What to do |
Reproduce each of the lines word for word.

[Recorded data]
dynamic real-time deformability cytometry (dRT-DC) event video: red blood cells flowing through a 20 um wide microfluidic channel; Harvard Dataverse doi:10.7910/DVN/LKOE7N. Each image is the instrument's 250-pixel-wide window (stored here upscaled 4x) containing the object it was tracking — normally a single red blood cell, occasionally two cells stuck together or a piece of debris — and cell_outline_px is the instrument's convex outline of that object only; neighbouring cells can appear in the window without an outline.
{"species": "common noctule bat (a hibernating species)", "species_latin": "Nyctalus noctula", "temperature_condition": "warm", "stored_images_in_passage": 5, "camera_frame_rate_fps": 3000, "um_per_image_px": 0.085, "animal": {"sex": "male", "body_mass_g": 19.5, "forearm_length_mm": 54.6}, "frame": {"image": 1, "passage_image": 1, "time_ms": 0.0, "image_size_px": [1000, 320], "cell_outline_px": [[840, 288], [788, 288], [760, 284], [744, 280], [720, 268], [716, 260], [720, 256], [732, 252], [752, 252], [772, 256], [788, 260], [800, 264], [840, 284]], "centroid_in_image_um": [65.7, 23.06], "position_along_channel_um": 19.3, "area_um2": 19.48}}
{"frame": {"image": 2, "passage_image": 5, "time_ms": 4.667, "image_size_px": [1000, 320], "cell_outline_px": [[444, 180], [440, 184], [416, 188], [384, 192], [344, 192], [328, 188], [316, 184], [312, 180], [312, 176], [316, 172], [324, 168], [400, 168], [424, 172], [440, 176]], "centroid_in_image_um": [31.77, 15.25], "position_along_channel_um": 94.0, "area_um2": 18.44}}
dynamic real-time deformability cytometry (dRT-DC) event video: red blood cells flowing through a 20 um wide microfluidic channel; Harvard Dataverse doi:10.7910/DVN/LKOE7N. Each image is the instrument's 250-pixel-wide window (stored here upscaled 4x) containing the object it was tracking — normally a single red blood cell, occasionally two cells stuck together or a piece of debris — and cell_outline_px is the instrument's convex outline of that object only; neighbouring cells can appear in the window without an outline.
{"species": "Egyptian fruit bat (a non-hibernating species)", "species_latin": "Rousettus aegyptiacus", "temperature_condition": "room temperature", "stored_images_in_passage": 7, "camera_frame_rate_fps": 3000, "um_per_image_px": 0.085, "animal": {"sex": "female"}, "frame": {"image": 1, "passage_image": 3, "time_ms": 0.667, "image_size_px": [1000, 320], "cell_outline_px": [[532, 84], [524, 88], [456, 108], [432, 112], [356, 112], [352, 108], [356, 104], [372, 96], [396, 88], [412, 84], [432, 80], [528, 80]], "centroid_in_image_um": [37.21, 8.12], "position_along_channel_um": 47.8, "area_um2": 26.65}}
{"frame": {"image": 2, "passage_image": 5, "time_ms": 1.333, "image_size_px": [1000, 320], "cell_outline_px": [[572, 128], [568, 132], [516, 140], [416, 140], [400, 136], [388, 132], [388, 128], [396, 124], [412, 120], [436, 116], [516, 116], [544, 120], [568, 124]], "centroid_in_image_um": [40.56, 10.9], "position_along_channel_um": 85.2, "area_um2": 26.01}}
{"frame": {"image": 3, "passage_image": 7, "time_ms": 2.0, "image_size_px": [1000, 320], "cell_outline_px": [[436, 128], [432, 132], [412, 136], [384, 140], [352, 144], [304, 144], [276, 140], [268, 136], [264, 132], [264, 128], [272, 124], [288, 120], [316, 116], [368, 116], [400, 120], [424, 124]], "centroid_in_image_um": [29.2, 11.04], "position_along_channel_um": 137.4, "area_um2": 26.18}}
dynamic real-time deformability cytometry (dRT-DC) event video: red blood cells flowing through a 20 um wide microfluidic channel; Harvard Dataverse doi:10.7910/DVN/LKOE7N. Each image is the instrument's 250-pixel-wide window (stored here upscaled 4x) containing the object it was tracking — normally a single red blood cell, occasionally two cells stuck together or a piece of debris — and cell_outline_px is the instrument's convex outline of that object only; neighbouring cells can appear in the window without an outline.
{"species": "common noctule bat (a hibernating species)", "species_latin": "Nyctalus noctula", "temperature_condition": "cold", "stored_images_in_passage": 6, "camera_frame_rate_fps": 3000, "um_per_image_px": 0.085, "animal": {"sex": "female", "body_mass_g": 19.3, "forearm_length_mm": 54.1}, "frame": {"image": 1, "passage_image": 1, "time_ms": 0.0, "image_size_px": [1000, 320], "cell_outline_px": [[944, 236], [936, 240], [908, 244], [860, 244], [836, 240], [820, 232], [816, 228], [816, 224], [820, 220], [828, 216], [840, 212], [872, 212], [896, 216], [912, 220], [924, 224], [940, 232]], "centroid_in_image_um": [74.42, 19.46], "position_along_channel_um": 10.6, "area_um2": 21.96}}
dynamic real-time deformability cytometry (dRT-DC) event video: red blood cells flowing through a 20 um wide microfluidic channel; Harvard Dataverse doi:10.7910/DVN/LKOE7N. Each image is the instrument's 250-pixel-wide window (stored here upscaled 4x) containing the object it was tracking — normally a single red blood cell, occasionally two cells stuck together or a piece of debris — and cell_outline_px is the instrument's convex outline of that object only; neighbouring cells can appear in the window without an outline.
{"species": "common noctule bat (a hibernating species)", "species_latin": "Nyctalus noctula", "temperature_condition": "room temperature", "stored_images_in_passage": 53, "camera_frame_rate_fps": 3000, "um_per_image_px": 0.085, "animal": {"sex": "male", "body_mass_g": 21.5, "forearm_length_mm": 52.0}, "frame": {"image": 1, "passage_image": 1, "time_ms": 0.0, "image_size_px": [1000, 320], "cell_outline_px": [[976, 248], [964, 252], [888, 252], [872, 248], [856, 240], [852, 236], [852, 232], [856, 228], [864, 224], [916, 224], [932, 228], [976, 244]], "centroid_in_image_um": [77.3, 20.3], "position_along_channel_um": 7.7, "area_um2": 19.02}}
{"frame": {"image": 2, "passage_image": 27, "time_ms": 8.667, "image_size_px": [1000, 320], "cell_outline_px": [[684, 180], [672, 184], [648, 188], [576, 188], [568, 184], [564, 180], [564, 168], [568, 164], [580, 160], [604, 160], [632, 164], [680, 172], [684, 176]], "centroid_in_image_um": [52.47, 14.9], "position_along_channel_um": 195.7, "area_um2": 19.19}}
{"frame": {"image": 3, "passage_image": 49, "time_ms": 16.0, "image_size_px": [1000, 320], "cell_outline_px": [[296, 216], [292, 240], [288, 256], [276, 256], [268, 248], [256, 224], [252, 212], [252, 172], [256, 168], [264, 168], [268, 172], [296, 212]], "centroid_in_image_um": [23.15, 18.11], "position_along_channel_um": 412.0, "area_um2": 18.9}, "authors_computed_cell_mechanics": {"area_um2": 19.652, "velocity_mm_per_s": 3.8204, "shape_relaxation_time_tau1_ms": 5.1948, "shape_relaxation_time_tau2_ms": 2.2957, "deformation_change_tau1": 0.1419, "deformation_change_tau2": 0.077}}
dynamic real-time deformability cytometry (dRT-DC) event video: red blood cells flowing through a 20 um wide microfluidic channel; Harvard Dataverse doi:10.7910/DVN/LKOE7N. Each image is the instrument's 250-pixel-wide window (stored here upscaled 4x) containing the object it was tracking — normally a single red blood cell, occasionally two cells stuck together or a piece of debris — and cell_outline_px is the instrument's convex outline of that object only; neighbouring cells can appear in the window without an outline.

Response |
dynamic real-time deformability cytometry (dRT-DC) event video: red blood cells flowing through a 20 um wide microfluidic channel; Harvard Dataverse doi:10.7910/DVN/LKOE7N. Each image is the instrument's 250-pixel-wide window (stored here upscaled 4x) containing the object it was tracking — normally a single red blood cell, occasionally two cells stuck together or a piece of debris — and cell_outline_px is the instrument's convex outline of that object only; neighbouring cells can appear in the window without an outline.
{"species": "common noctule bat (a hibernating species)", "species_latin": "Nyctalus noctula", "temperature_condition": "warm", "stored_images_in_passage": 5, "camera_frame_rate_fps": 3000, "um_per_image_px": 0.085, "animal": {"sex": "male", "body_mass_g": 19.5, "forearm_length_mm": 54.6}, "frame": {"image": 1, "passage_image": 1, "time_ms": 0.0, "image_size_px": [1000, 320], "cell_outline_px": [[840, 288], [788, 288], [760, 284], [744, 280], [720, 268], [716, 260], [720, 256], [732, 252], [752, 252], [772, 256], [788, 260], [800, 264], [840, 284]], "centroid_in_image_um": [65.7, 23.06], "position_along_channel_um": 19.3, "area_um2": 19.48}}
{"frame": {"image": 2, "passage_image": 5, "time_ms": 4.667, "image_size_px": [1000, 320], "cell_outline_px": [[444, 180], [440, 184], [416, 188], [384, 192], [344, 192], [328, 188], [316, 184], [312, 180], [312, 176], [316, 172], [324, 168], [400, 168], [424, 172], [440, 176]], "centroid_in_image_um": [31.77, 15.25], "position_along_channel_um": 94.0, "area_um2": 18.44}}
dynamic real-time deformability cytometry (dRT-DC) event video: red blood cells flowing through a 20 um wide microfluidic channel; Harvard Dataverse doi:10.7910/DVN/LKOE7N. Each image is the instrument's 250-pixel-wide window (stored here upscaled 4x) containing the object it was tracking — normally a single red blood cell, occasionally two cells stuck together or a piece of debris — and cell_outline_px is the instrument's convex outline of that object only; neighbouring cells can appear in the window without an outline.
{"species": "Egyptian fruit bat (a non-hibernating species)", "species_latin": "Rousettus aegyptiacus", "temperature_condition": "room temperature", "stored_images_in_passage": 7, "camera_frame_rate_fps": 3000, "um_per_image_px": 0.085, "animal": {"sex": "female"}, "frame": {"image": 1, "passage_image": 3, "time_ms": 0.667, "image_size_px": [1000, 320], "cell_outline_px": [[532, 84], [524, 88], [456, 108], [432, 112], [356, 112], [352, 108], [356, 104], [372, 96], [396, 88], [412, 84], [432, 80], [528, 80]], "centroid_in_image_um": [37.21, 8.12], "position_along_channel_um": 47.8, "area_um2": 26.65}}
{"frame": {"image": 2, "passage_image": 5, "time_ms": 1.333, "image_size_px": [1000, 320], "cell_outline_px": [[572, 128], [568, 132], [516, 140], [416, 140], [400, 136], [388, 132], [388, 128], [396, 124], [412, 120], [436, 116], [516, 116], [544, 120], [568, 124]], "centroid_in_image_um": [40.56, 10.9], "position_along_channel_um": 85.2, "area_um2": 26.01}}
{"frame": {"image": 3, "passage_image": 7, "time_ms": 2.0, "image_size_px": [1000, 320], "cell_outline_px": [[436, 128], [432, 132], [412, 136], [384, 140], [352, 144], [304, 144], [276, 140], [268, 136], [264, 132], [264, 128], [272, 124], [288, 120], [316, 116], [368, 116], [400, 120], [424, 124]], "centroid_in_image_um": [29.2, 11.04], "position_along_channel_um": 137.4, "area_um2": 26.18}}
dynamic real-time deformability cytometry (dRT-DC) event video: red blood cells flowing through a 20 um wide microfluidic channel; Harvard Dataverse doi:10.7910/DVN/LKOE7N. Each image is the instrument's 250-pixel-wide window (stored here upscaled 4x) containing the object it was tracking — normally a single red blood cell, occasionally two cells stuck together or a piece of debris — and cell_outline_px is the instrument's convex outline of that object only; neighbouring cells can appear in the window without an outline.
{"species": "common noctule bat (a hibernating species)", "species_latin": "Nyctalus noctula", "temperature_condition": "cold", "stored_images_in_passage": 6, "camera_frame_rate_fps": 3000, "um_per_image_px": 0.085, "animal": {"sex": "female", "body_mass_g": 19.3, "forearm_length_mm": 54.1}, "frame": {"image": 1, "passage_image": 1, "time_ms": 0.0, "image_size_px": [1000, 320], "cell_outline_px": [[944, 236], [936, 240], [908, 244], [860, 244], [836, 240], [820, 232], [816, 228], [816, 224], [820, 220], [828, 216], [840, 212], [872, 212], [896, 216], [912, 220], [924, 224], [940, 232]], "centroid_in_image_um": [74.42, 19.46], "position_along_channel_um": 10.6, "area_um2": 21.96}}
dynamic real-time deformability cytometry (dRT-DC) event video: red blood cells flowing through a 20 um wide microfluidic channel; Harvard Dataverse doi:10.7910/DVN/LKOE7N. Each image is the instrument's 250-pixel-wide window (stored here upscaled 4x) containing the object it was tracking — normally a single red blood cell, occasionally two cells stuck together or a piece of debris — and cell_outline_px is the instrument's convex outline of that object only; neighbouring cells can appear in the window without an outline.
{"species": "common noctule bat (a hibernating species)", "species_latin": "Nyctalus noctula", "temperature_condition": "room temperature", "stored_images_in_passage": 53, "camera_frame_rate_fps": 3000, "um_per_image_px": 0.085, "animal": {"sex": "male", "body_mass_g": 21.5, "forearm_length_mm": 52.0}, "frame": {"image": 1, "passage_image": 1, "time_ms": 0.0, "image_size_px": [1000, 320], "cell_outline_px": [[976, 248], [964, 252], [888, 252], [872, 248], [856, 240], [852, 236], [852, 232], [856, 228], [864, 224], [916, 224], [932, 228], [976, 244]], "centroid_in_image_um": [77.3, 20.3], "position_along_channel_um": 7.7, "area_um2": 19.02}}
{"frame": {"image": 2, "passage_image": 27, "time_ms": 8.667, "image_size_px": [1000, 320], "cell_outline_px": [[684, 180], [672, 184], [648, 188], [576, 188], [568, 184], [564, 180], [564, 168], [568, 164], [580, 160], [604, 160], [632, 164], [680, 172], [684, 176]], "centroid_in_image_um": [52.47, 14.9], "position_along_channel_um": 195.7, "area_um2": 19.19}}
{"frame": {"image": 3, "passage_image": 49, "time_ms": 16.0, "image_size_px": [1000, 320], "cell_outline_px": [[296, 216], [292, 240], [288, 256], [276, 256], [268, 248], [256, 224], [252, 212], [252, 172], [256, 168], [264, 168], [268, 172], [296, 212]], "centroid_in_image_um": [23.15, 18.11], "position_along_channel_um": 412.0, "area_um2": 18.9}, "authors_computed_cell_mechanics": {"area_um2": 19.652, "velocity_mm_per_s": 3.8204, "shape_relaxation_time_tau1_ms": 5.1948, "shape_relaxation_time_tau2_ms": 2.2957, "deformation_change_tau1": 0.1419, "deformation_change_tau2": 0.077}}
dynamic real-time deformability cytometry (dRT-DC) event video: red blood cells flowing through a 20 um wide microfluidic channel; Harvard Dataverse doi:10.7910/DVN/LKOE7N. Each image is the instrument's 250-pixel-wide window (stored here upscaled 4x) containing the object it was tracking — normally a single red blood cell, occasionally two cells stuck together or a piece of debris — and cell_outline_px is the instrument's convex outline of that object only; neighbouring cells can appear in the window without an outline.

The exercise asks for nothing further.